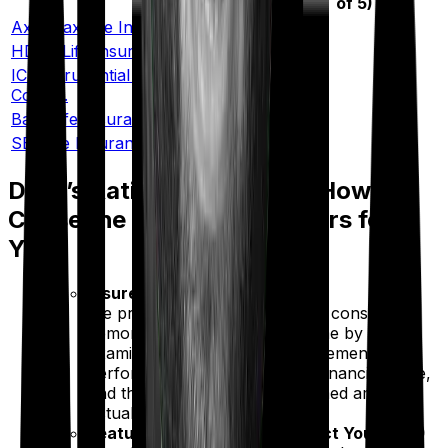
of 5)
Axis Max Life Insurance Co. Ltd.
4.9/5
HDFC Life Insurance Co. Ltd.
4.55/5
ICICI Prudential Life Insurance
4.45/5
Co. Ltd.
Bajaj Life Insurance Co. Ltd.
4.45/5
SBI Life Insurance Co. Ltd.
4.45/5
Ditto’s Rating Framework: How We
Chose the Best Term Insurers for
You
Insurer Strength (60%)
We prioritize insurers that have consistently
demonstrated reliability over time by
examining multi-year claim settlement
performance, complaint data, financial scale,
and the percentage of the claimed amount
actually paid out.
Features That Actually Protect You (30%)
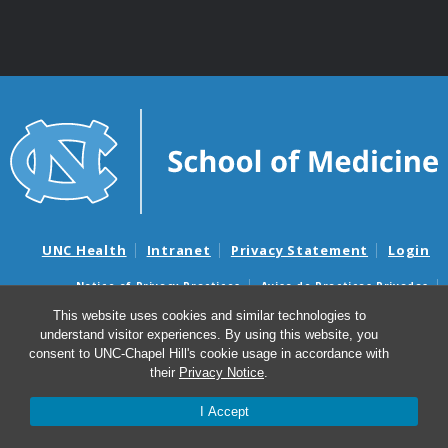
UNC Health
Intranet
Privacy Statement
Login
Notice of Privacy Practices
Aviso de Practicas Privadas
Nondiscrimination Notice
Aviso de no Discriminacion
This website uses cookies and similar technologies to
understand visitor experiences. By using this website, you
Surprise Billing and Good Faith Estimate Notices
consent to UNC-Chapel Hill's cookie usage in accordance with
Avisos de facturas médicas sorpresas y avisos de presupuestos de
their
Privacy Notice
.
buena fe
I Accept
© 2026 Center for Gastrointestinal Biology and Disease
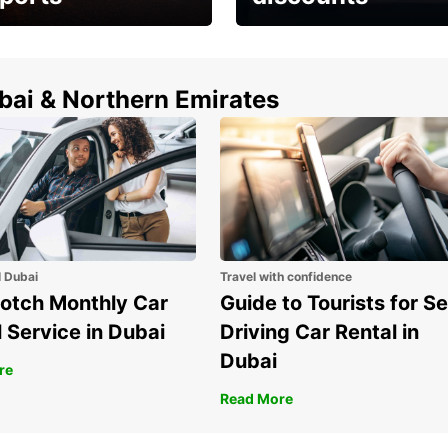
erfect choice to
Save up to 15% with
airport car rental
Europcar around the
world!
ubai & Northern Emirates
l Dubai
Travel with confidence
otch Monthly Car
Guide to Tourists for Se
 Service in Dubai
Driving Car Rental in
Dubai
re
Read More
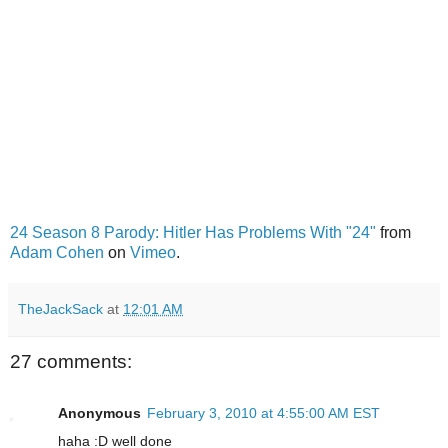
24 Season 8 Parody: Hitler Has Problems With "24"
from
Adam Cohen
on
Vimeo
.
TheJackSack
at
12:01 AM
27 comments:
Anonymous
February 3, 2010 at 4:55:00 AM EST
haha :D well done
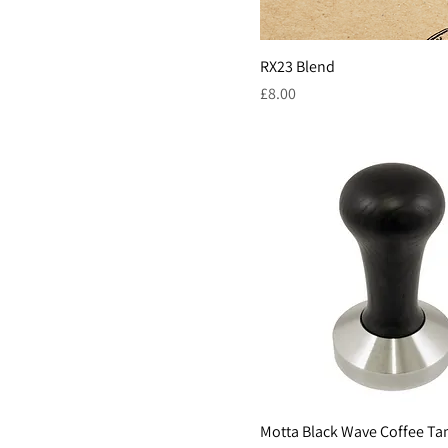
1kg
French Press
1L
RX23 Blend
250g
Price
£8.00
53mm
58.4mm
58mm
Motta Black Wave Coffee T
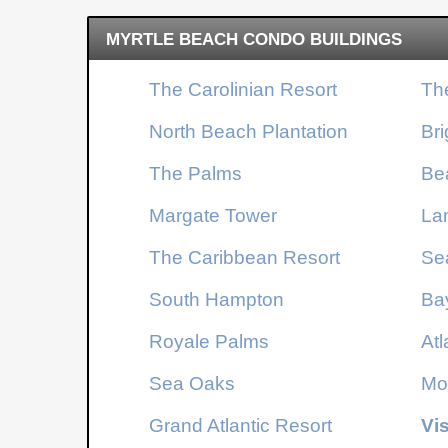
getaway, an investment property, or your own
MYRTLE BEACH CONDO BUILDINGS
place at the beach, this condo delivers a highly
desirable floorplan, tasteful updates, and access to
The Carolinian Resort
Th
one of Myrtle Beach's premier oceanfront resorts.
Schedule your private showing today and see why
North Beach Plantation
Br
true one-bedroom condos like this are so hard to
find.
The Palms
Be
Margate Tower
La
The Caribbean Resort
Se
South Hampton
Ba
Royale Palms
Atl
Sea Oaks
Mo
Grand Atlantic Resort
Vi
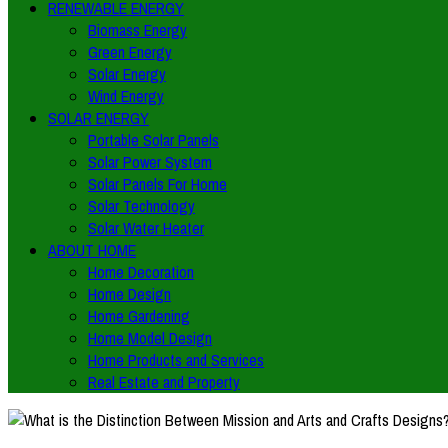
RENEWABLE ENERGY
Biomass Energy
Green Energy
Solar Energy
Wind Energy
SOLAR ENERGY
Portable Solar Panels
Solar Power System
Solar Panels For Home
Solar Technology
Solar Water Heater
ABOUT HOME
Home Decoration
Home Design
Home Gardening
Home Model Design
Home Products and Services
Real Estate and Property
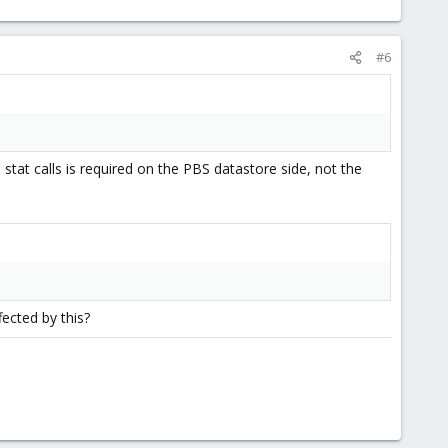
#6
tat calls is required on the PBS datastore side, not the
fected by this?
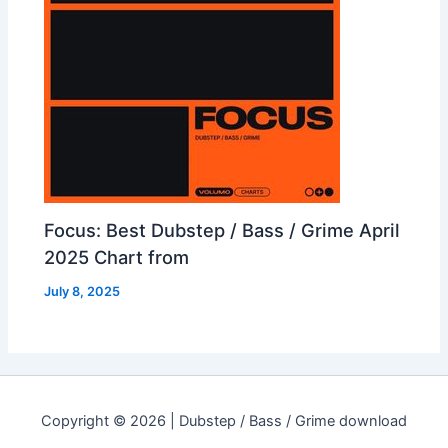
Focus: Best Dubstep / Bass / Grime April
2025 Chart from
July 8, 2025
Copyright © 2026 | Dubstep / Bass / Grime download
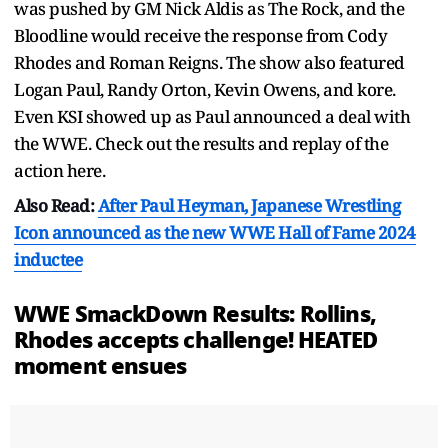
was pushed by GM Nick Aldis as The Rock, and the
Bloodline would receive the response from Cody
Rhodes and Roman Reigns. The show also featured
Logan Paul, Randy Orton, Kevin Owens, and kore.
Even KSI showed up as Paul announced a deal with
the WWE. Check out the results and replay of the
action here.
Also Read:
After Paul Heyman, Japanese Wrestling
Icon announced as the new WWE Hall of Fame 2024
inductee
WWE SmackDown Results: Rollins,
Rhodes accepts challenge! HEATED
moment ensues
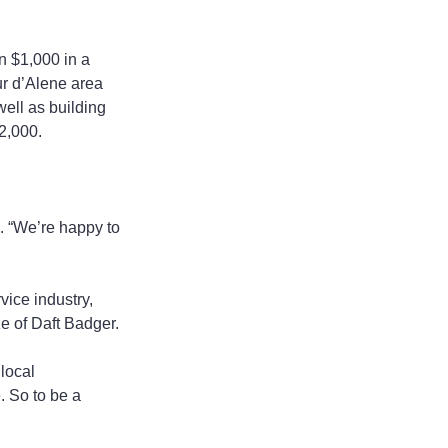
n $1,000 in a 
r d’Alene area 
ell as building 
$2,000.
. “We’re happy to 
ice industry, 
e of Daft Badger.
local 
 So to be a 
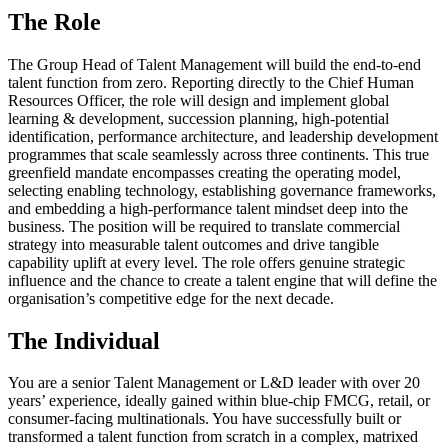
The Role
The Group Head of Talent Management will build the end-to-end
talent function from zero. Reporting directly to the Chief Human
Resources Officer, the role will design and implement global
learning & development, succession planning, high-potential
identification, performance architecture, and leadership development
programmes that scale seamlessly across three continents. This true
greenfield mandate encompasses creating the operating model,
selecting enabling technology, establishing governance frameworks,
and embedding a high-performance talent mindset deep into the
business. The position will be required to translate commercial
strategy into measurable talent outcomes and drive tangible
capability uplift at every level. The role offers genuine strategic
influence and the chance to create a talent engine that will define the
organisation’s competitive edge for the next decade.
The Individual
You are a senior Talent Management or L&D leader with over 20
years’ experience, ideally gained within blue-chip FMCG, retail, or
consumer-facing multinationals. You have successfully built or
transformed a talent function from scratch in a complex, matrixed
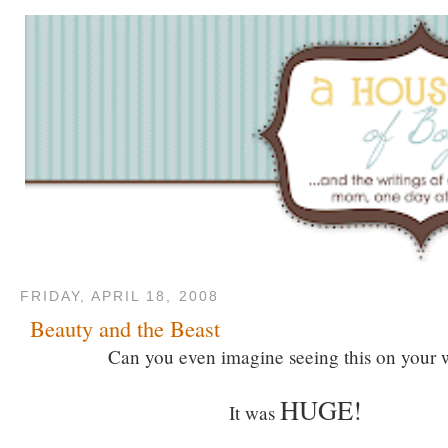
FRIDAY, APRIL 18, 2008
Beauty and the Beast
Can you even imagine seeing this on your 
HUGE!
It was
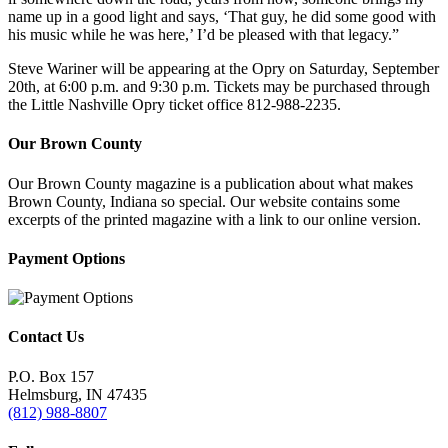
name up in a good light and says, ‘That guy, he did some good with
his music while he was here,’ I’d be pleased with that legacy.”
Steve Wariner will be appearing at the Opry on Saturday, September
20th, at 6:00 p.m. and 9:30 p.m. Tickets may be purchased through
the Little Nashville Opry ticket office 812-988-2235.
Our Brown County
Our Brown County magazine is a publication about what makes
Brown County, Indiana so special. Our website contains some
excerpts of the printed magazine with a link to our online version.
Payment Options
Contact Us
P.O. Box 157
Helmsburg, IN 47435
(812) 988-8807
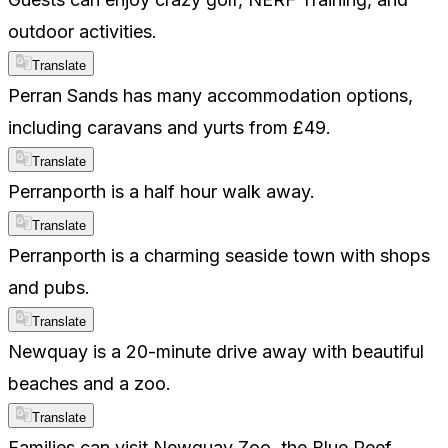
outdoor activities.
Translate
Perran Sands has many accommodation options,
including caravans and yurts from £49.
Translate
Perranporth is a half hour walk away.
Translate
Perranporth is a charming seaside town with shops
and pubs.
Translate
Newquay is a 20-minute drive away with beautiful
beaches and a zoo.
Translate
Families can visit Newquay Zoo, the Blue Reef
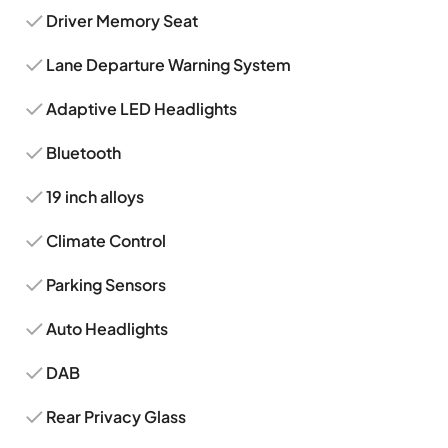
Driver Memory Seat
Lane Departure Warning System
Adaptive LED Headlights
Bluetooth
19 inch alloys
Climate Control
Parking Sensors
Auto Headlights
DAB
Rear Privacy Glass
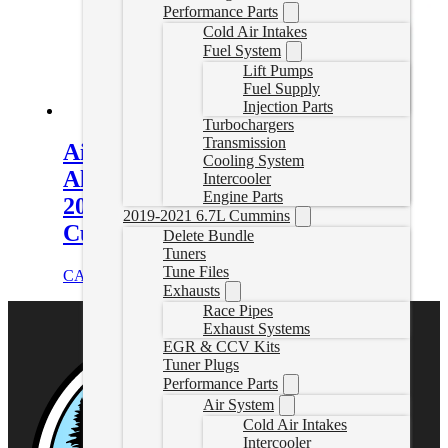
Performance Parts
Cold Air Intakes
Fuel System
Lift Pumps
Fuel Supply
Injection Parts
Turbochargers
Transmission
Aisin AS69RC Heavy-Duty Cast
Cooling System
Aluminum Transmission Pan for
Intercooler
Engine Parts
2013-2025 RAM 2500/3500 6.7L
2019-2021 6.7L Cummins
Cummins
Delete Bundle
Tuners
Tune Files
CAD $
461.00
Select options
Exhausts
Race Pipes
Exhaust Systems
EGR & CCV Kits
Tuner Plugs
Performance Parts
Air System
Cold Air Intakes
Intercooler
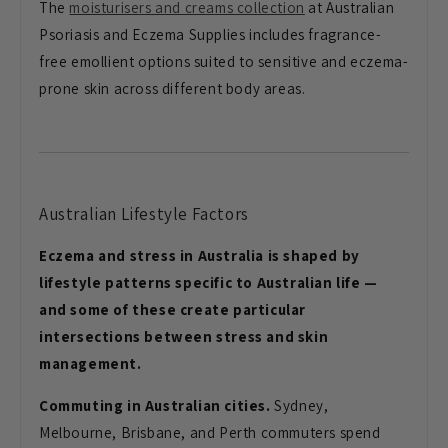
The
moisturisers and creams collection
at Australian
Psoriasis and Eczema Supplies includes fragrance-
free emollient options suited to sensitive and eczema-
prone skin across different body areas.
Australian Lifestyle Factors
Eczema and stress in Australia is shaped by
lifestyle patterns specific to Australian life —
and some of these create particular
intersections between stress and skin
management.
Commuting in Australian cities.
Sydney,
Melbourne, Brisbane, and Perth commuters spend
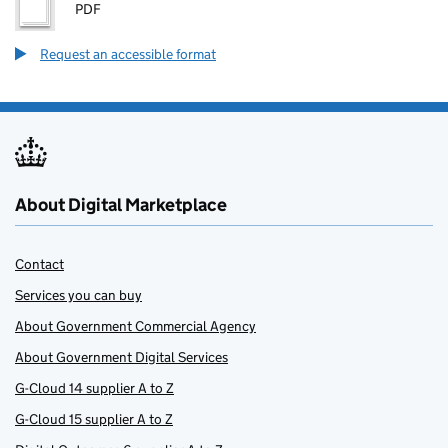
PDF
Request an accessible format
About Digital Marketplace
Contact
Services you can buy
About Government Commercial Agency
About Government Digital Services
G-Cloud 14 supplier A to Z
G-Cloud 15 supplier A to Z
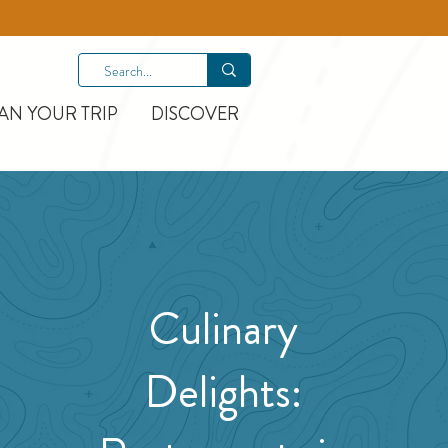
AN YOUR TRIP
DISCOVER
Culinary
Delights:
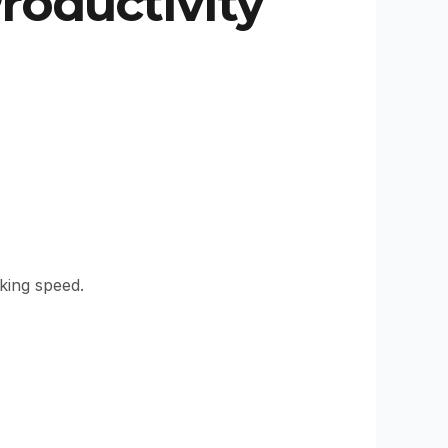
oductivity
king speed.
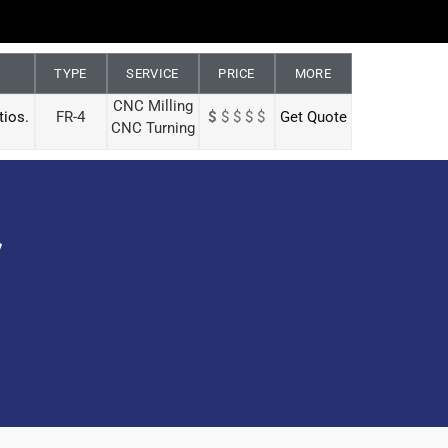
TYPE
SERVICE
PRICE
MORE
CNC Milling
tios.
FR-4
$
$ $ $ $
Get Quote
CNC Turning
y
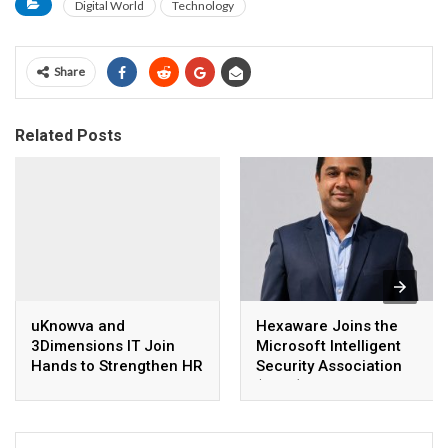
Digital World
Technology
Share
Related Posts
uKnowva and
Hexaware Joins the
3Dimensions IT Join
Microsoft Intelligent
Hands to Strengthen HR
Security Association
Technology Adoption in
(MISA)
South India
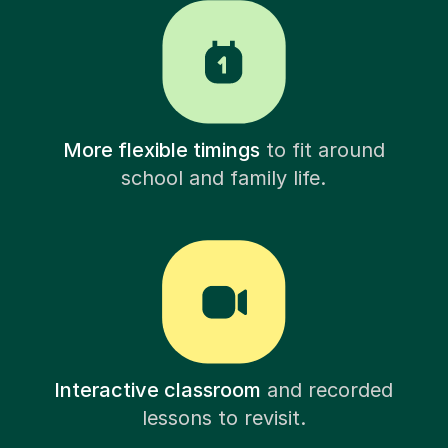
More flexible timings
to fit around
school and family life.
Interactive classroom
and recorded
lessons to revisit.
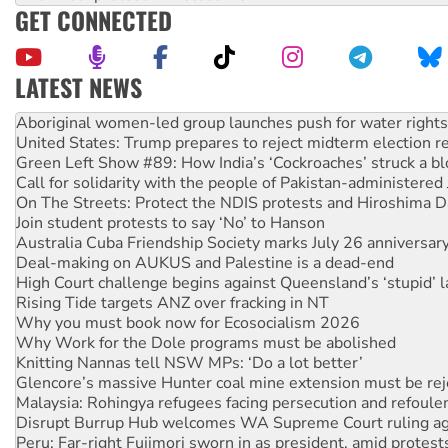
GET CONNECTED
LATEST NEWS
United States: Trump prepares to reject midterm election r
Green Left Show #89: How India’s ‘Cockroaches’ struck a b
Call for solidarity with the people of Pakistan-administer
On The Streets: Protect the NDIS protests and Hiroshima D
Join student protests to say ‘No’ to Hanson
Australia Cuba Friendship Society marks July 26 anniversar
Deal-making on AUKUS and Palestine is a dead-end
High Court challenge begins against Queensland’s ‘stupid’ 
Rising Tide targets ANZ over fracking in NT
Why you must book now for Ecosocialism 2026
Why Work for the Dole programs must be abolished
Knitting Nannas tell NSW MPs: ‘Do a lot better’
Glencore’s massive Hunter coal mine extension must be re
Malaysia: Rohingya refugees facing persecution and refoul
Disrupt Burrup Hub welcomes WA Supreme Court ruling a
Peru: Far-right Fujimori sworn in as president, amid protest
Abby Martin: Speaking truth to power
━━━━
- **The task**
In the records, copy out the lines from the one with "GET CONNECTED" to the one with "Deal-making on AUKUS", keeping both of those lines.

- **The answer**
GET CONNECTED
LATEST NEWS
United States: Trump prepares to reject midterm election r
Green Left Show #89: How India’s ‘Cockroaches’ struck a b
Call for solidarity with the people of Pakistan-administer
On The Streets: Protect the NDIS protests and Hiroshima D
Join student protests to say ‘No’ to Hanson
Australia Cuba Friendship Society marks July 26 anniversar
Deal-making on AUKUS and Palestine is a dead-end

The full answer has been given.